Le concept à l’origine de l’indicateur du « bonheur national brut »2 (concept présenté lors d’une conférence internationale à Thimphu en février 2004) provient aussi de la sagesse bouddhiste : le développement durable doit adopter une approche holistique en accordant une importance égale aux aspects non économiques du bien-être. Le Réseau international des bouddhistes engagés, le Mouvement d’éducation spirituelle et Suan Nguen Mee Ma ont d’ailleurs rejoint le mouvement du bonheur national brut, structuré autour de la « School for Wellbeing Studies and Research ». En lien avec des experts tels que Joseph Stiglitz, Helena Norberg-Hodge ou Matthieu Ricard, ce think tank effectue des recherches sur la société du bien-être, le bonheur, les limites de la croissance et le développement durable.

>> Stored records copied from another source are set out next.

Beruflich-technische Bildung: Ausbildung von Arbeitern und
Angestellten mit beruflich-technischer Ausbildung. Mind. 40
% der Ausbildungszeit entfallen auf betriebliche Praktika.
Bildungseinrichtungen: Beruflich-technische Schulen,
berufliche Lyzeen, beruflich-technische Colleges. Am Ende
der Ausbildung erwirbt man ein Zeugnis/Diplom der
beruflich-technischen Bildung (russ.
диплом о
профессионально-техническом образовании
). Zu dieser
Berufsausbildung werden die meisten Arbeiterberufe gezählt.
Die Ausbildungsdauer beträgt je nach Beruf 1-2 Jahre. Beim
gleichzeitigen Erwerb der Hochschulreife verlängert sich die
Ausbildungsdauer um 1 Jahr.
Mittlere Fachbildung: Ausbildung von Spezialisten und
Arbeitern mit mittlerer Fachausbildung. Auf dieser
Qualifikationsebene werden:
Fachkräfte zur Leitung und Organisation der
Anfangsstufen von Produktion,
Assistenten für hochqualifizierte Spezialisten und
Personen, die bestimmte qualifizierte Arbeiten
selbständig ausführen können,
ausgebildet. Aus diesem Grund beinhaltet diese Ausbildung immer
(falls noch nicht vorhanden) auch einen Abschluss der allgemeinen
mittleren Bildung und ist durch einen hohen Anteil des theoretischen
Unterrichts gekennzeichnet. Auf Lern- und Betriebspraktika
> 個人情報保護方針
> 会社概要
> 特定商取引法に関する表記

Sous l’inspiration de l’indienne Vandana Shiva, la School for Wellbeing Studies and Research a également lancé, avec ses partenaires de la région du Mékong, le programme « Vers une Asie biologique » dont la principale réalisation est la mise en route d’un réseau de jeunes agriculteurs biologiques.
Toute cette dynamique s’appuie sur l’interconnexion d’initiatives à petite échelle. Fondateur de la « Right Livelihood Foundation », Jakob von Uexküll a cependant entrepris de leur donner une audience mondiale. Il a ainsi lancé le World Future Council, qui réunit 50 personnalités du monde entier et constitue un groupe de pression en faveur des droits des générations futures en plaçant leurs intérêts au centre de l’élaboration politique.

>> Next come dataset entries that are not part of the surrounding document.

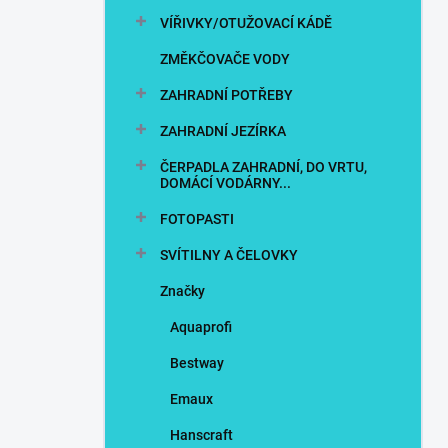
VÍŘIVKY/OTUŽOVACÍ KÁDĚ
ZMĚKČOVAČE VODY
ZAHRADNÍ POTŘEBY
ZAHRADNÍ JEZÍRKA
ČERPADLA ZAHRADNÍ, DO VRTU,
DOMÁCÍ VODÁRNY...
FOTOPASTI
SVÍTILNY A ČELOVKY
Značky
Aquaprofi
Bestway
Emaux
Hanscraft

Les consécrations d’arbres, le bonheur national brut, les réseaux verts et le réseau interreligieux pour le climat et l’écologie s’inspirent tous de la sagesse bouddhiste. L’interconnexion, le respect de tous les êtres, la reconnaissance et le travail pour remédier à la souffrance font partie de leur esprit et de leur efficacité. Offrir la vision d’un monde qui prend soin des aspects sociaux, écologiques, culturels et spirituels ainsi que de l’activité économique constitue une voie vers une planète plus harmonieuse et plus équilibrée.
Cet article a été traduit de l’anglais par Christian Boutin. Il reprend des passages d’articles de Sulak Sivaraksa (« Seeds of Peace », vol. 30, n° 1, janvier-avril 2014) et de Pracha Hutanuwatr et Jane Rasbash (« Wilderness & Spiritual Growth », 2001).
1 International network of engaged buddhists (Ineb). C’est l’une des principales organisations du Forum international des relations entre bouddhistes et musulmans.
2 Cf. Patrick Viveret, Hans et Wallapa van Willenswaard, « Bhoutan : c’est quand le bonheur ? », Revue Projet, n° 331 [NDLR].